-------- RECORDS TO PROCESS --------

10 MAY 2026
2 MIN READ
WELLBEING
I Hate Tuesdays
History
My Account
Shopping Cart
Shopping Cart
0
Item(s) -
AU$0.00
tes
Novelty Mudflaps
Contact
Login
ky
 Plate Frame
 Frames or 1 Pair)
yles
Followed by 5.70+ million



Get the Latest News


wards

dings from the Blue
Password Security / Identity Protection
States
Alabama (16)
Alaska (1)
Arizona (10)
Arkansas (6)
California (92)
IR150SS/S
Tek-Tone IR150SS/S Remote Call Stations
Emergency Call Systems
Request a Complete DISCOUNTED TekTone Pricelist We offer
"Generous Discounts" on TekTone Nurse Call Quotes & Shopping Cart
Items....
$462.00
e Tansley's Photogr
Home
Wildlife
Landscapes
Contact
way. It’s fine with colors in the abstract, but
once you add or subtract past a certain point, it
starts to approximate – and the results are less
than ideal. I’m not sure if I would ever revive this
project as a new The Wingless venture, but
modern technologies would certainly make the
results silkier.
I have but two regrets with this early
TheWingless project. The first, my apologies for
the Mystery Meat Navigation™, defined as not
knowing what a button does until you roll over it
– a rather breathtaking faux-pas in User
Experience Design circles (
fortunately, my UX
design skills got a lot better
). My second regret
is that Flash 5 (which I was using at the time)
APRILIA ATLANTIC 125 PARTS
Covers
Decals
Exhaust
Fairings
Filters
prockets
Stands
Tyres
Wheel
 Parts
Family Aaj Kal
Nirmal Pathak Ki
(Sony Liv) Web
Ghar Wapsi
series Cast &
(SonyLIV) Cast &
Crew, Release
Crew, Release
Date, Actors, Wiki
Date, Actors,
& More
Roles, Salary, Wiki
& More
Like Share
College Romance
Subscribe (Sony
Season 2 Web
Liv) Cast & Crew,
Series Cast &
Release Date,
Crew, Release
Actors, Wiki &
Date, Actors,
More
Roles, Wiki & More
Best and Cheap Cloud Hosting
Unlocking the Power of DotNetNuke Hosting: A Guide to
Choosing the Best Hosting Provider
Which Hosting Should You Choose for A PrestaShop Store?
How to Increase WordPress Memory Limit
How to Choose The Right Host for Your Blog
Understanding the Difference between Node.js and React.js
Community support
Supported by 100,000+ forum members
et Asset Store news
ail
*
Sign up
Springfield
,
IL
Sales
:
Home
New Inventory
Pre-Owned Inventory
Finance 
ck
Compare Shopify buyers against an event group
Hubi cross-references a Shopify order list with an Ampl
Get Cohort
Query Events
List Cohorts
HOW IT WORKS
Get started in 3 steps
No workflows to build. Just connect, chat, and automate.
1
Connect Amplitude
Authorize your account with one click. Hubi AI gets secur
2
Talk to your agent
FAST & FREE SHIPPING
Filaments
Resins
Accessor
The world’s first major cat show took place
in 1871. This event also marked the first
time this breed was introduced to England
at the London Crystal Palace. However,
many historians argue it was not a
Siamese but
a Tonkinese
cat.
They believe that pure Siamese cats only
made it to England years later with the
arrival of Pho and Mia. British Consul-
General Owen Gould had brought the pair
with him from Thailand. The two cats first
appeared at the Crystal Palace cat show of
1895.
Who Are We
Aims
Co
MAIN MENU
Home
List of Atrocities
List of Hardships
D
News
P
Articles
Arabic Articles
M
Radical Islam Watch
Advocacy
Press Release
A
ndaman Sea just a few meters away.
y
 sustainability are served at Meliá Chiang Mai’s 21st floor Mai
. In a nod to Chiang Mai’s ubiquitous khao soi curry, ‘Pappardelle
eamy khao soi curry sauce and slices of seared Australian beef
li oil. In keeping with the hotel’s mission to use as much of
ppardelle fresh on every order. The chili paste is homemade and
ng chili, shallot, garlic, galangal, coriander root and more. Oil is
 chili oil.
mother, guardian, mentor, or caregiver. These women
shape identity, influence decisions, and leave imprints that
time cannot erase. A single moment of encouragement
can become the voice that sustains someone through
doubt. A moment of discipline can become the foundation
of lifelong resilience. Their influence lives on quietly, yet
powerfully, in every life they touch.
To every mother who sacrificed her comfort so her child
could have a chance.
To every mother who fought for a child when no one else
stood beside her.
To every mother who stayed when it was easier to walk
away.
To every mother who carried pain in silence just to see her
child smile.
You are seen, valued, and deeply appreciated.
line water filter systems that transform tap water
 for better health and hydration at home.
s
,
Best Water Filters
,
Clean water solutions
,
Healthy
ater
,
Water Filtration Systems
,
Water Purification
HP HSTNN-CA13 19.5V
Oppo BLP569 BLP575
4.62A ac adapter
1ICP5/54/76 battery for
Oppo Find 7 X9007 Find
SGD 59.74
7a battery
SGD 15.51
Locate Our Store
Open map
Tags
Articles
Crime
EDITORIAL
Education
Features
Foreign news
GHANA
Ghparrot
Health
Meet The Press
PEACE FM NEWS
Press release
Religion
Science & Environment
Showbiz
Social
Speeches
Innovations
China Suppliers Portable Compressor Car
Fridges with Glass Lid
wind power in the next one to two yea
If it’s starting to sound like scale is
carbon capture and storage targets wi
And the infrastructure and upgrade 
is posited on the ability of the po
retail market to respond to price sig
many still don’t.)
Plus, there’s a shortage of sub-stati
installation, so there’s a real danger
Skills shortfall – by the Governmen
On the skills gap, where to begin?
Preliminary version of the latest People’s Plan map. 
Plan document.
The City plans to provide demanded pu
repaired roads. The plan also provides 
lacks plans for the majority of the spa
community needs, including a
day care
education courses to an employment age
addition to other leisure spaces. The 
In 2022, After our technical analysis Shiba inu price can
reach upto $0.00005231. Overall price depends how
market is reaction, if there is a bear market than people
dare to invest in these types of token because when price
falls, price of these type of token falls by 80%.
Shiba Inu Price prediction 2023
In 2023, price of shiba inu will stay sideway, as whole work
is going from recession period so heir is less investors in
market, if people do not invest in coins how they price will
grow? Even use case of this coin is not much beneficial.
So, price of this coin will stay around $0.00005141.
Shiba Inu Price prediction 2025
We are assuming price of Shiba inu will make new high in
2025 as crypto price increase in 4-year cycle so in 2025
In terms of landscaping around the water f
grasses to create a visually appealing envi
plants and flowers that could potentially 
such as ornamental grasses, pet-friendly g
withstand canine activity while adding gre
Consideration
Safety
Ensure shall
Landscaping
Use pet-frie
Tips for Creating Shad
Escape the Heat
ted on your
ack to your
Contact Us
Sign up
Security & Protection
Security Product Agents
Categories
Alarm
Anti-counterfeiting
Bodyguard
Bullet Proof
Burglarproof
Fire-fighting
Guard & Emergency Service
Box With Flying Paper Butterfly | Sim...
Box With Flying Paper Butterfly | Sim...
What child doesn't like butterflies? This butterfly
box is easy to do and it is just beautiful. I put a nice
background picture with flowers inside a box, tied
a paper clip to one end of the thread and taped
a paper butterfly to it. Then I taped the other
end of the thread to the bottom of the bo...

--------

◆ TASK DIRECTIONS ◆
An exact copy of every line above, start to finish, is required.

◆ WRITTEN ANSWER ◆
10 MAY 2026
2 MIN READ
WELLBEING
I Hate Tuesdays
History
My Account
Shopping Cart
Shopping Cart
0
Item(s) -
AU$0.00
tes
Novelty Mudflaps
Contact
Login
ky
 Plate Frame
 Frames or 1 Pair)
yles
Followed by 5.70+ million



Get the Latest News


wards

dings from the Blue
Password Security / Identity Protection
States
Alabama (16)
Alaska (1)
Arizona (10)
Arkansas (6)
California (92)
IR150SS/S
Tek-Tone IR150SS/S Remote Call Stations
Emergency Call Systems
Request a Complete DISCOUNTED TekTone Pricelist We offer
"Generous Discounts" on TekTone Nurse Call Quotes & Shopping Cart
Items....
$462.00
e Tansley's Photogr
Home
Wildlife
Landscapes
Contact
way. It’s fine with colors in the abstract, but
once you add or subtract past a certain point, it
starts to approximate – and the results are less
than ideal. I’m not sure if I would ever revive this
project as a new The Wingless venture, but
modern technologies would certainly make the
results silkier.
I have but two regrets with this early
TheWingless project. The first, my apologies for
the Mystery Meat Navigation™, defined as not
knowing what a button does until you roll over it
– a rather breathtaking faux-pas in User
Experience Design circles (
fortunately, my UX
design skills got a lot better
). My second regret
is that Flash 5 (which I was using at the time)
APRILIA ATLANTIC 125 PARTS
Covers
Decals
Exhaust
Fairings
Filters
prockets
Stands
Tyres
Wheel
 Parts
Family Aaj Kal
Nirmal Pathak Ki
(Sony Liv) Web
Ghar Wapsi
series Cast &
(SonyLIV) Cast &
Crew, Release
Crew, Release
Date, Actors, Wiki
Date, Actors,
& More
Roles, Salary, Wiki
& More
Like Share
College Romance
Subscribe (Sony
Season 2 Web
Liv) Cast & Crew,
Series Cast &
Release Date,
Crew, Release
Actors, Wiki &
Date, Actors,
More
Roles, Wiki & More
Best and Cheap Cloud Hosting
Unlocking the Power of DotNetNuke Hosting: A Guide to
Choosing the Best Hosting Provider
Which Hosting Should You Choose for A PrestaShop Store?
How to Increase WordPress Memory Limit
How to Choose The Right Host for Your Blog
Understanding the Difference between Node.js and React.js
Community support
Supported by 100,000+ forum members
et Asset Store news
ail
*
Sign up
Springfield
,
IL
Sales
:
Home
New Inventory
Pre-Owned Inventory
Finance 
ck
Compare Shopify buyers against an event group
Hubi cross-references a Shopify order list with an Ampl
Get Cohort
Query Events
List Cohorts
HOW IT WORKS
Get started in 3 steps
No workflows to build. Just connect, chat, and automate.
1
Connect Amplitude
Authorize your account with one click. Hubi AI gets secur
2
Talk to your agent
FAST & FREE SHIPPING
Filaments
Resins
Accessor
The world’s first major cat show took place
in 1871. This event also marked the first
time this breed was introduced to England
at the London Crystal Palace. However,
many historians argue it was not a
Siamese but
a Tonkinese
cat.
They believe that pure Siamese cats only
made it to England years later with the
arrival of Pho and Mia. British Consul-
General Owen Gould had brought the pair
with him from Thailand. The two cats first
appeared at the Crystal Palace cat show of
1895.
Who Are We
Aims
Co
MAIN MENU
Home
List of Atrocities
List of Hardships
D
News
P
Articles
Arabic Articles
M
Radical Islam Watch
Advocacy
Press Release
A
ndaman Sea just a few meters away.
y
 sustainability are served at Meliá Chiang Mai’s 21st floor Mai
. In a nod to Chiang Mai’s ubiquitous khao soi curry, ‘Pappardelle
eamy khao soi curry sauce and slices of seared Australian beef
li oil. In keeping with the hotel’s mission to use as much of
ppardelle fresh on every order. The chili paste is homemade and
ng chili, shallot, garlic, galangal, coriander root and more. Oil is
 chili oil.
mother, guardian, mentor, or caregiver. These women
shape identity, influence decisions, and leave imprints that
time cannot erase. A single moment of encouragement
can become the voice that sustains someone through
doubt. A moment of discipline can become the foundation
of lifelong resilience. Their influence lives on quietly, yet
powerfully, in every life they touch.
To every mother who sacrificed her comfort so her child
could have a chance.
To every mother who fought for a child when no one else
stood beside her.
To every mother who stayed when it was easier to walk
away.
To every mother who carried pain in silence just to see her
child smile.
You are seen, valued, and deeply appreciated.
line water filter systems that transform tap water
 for better health and hydration at home.
s
,
Best Water Filters
,
Clean water solutions
,
Healthy
ater
,
Water Filtration Systems
,
Water Purification
HP HSTNN-CA13 19.5V
Oppo BLP569 BLP575
4.62A ac adapter
1ICP5/54/76 battery for
Oppo Find 7 X9007 Find
SGD 59.74
7a battery
SGD 15.51
Locate Our Store
Open map
Tags
Articles
Crime
EDITORIAL
Education
Features
Foreign news
GHANA
Ghparrot
Health
Meet The Press
PEACE FM NEWS
Press release
Religion
Science & Environment
Showbiz
Social
Speeches
Innovations
China Suppliers Portable Compressor Car
Fridges with Glass Lid
wind power in the next one to two yea
If it’s starting to sound like scale is
carbon capture and storage targets wi
And the infrastructure and upgrade 
is posited on the ability of the po
retail market to respond to price sig
many still don’t.)
Plus, there’s a shortage of sub-stati
installation, so there’s a real danger
Skills shortfall – by the Governmen
On the skills gap, where to begin?
Preliminary version of the latest People’s Plan map. 
Plan document.
The City plans to provide demanded pu
repaired roads. The plan also provides 
lacks plans for the majority of the spa
community needs, including a
day care
education courses to an employment age
addition to other leisure spaces. The 
In 2022, After our technical analysis Shiba inu price can
reach upto $0.00005231. Overall price depends how
market is reaction, if there is a bear market than people
dare to invest in these types of token because when price
falls, price of these type of token falls by 80%.
Shiba Inu Price prediction 2023
In 2023, price of shiba inu will stay sideway, as whole work
is going from recession period so heir is less investors in
market, if people do not invest in coins how they price will
grow? Even use case of this coin is not much beneficial.
So, price of this coin will stay around $0.00005141.
Shiba Inu Price prediction 2025
We are assuming price of Shiba inu will make new high in
2025 as crypto price increase in 4-year cycle so in 2025
In terms of landscaping around the water f
grasses to create a visually appealing envi
plants and flowers that could potentially 
such as ornamental grasses, pet-friendly g
withstand canine activity while adding gre
Consideration
Safety
Ensure shall
Landscaping
Use pet-frie
Tips for Creating Shad
Escape the Heat
ted on your
ack to your
Contact Us
Sign up
Security & Protection
Security Product Agents
Categories
Alarm
Anti-counterfeiting
Bodyguard
Bullet Proof
Burglarproof
Fire-fighting
Guard & Emergency Service
Box With Flying Paper Butterfly | Sim...
Box With Flying Paper Butterfly | Sim...
What child doesn't like butterflies? This butterfly
box is easy to do and it is just beautiful. I put a nice
background picture with flowers inside a box, tied
a paper clip to one end of the thread and taped
a paper butterfly to it. Then I taped the other
end of the thread to the bottom of the bo...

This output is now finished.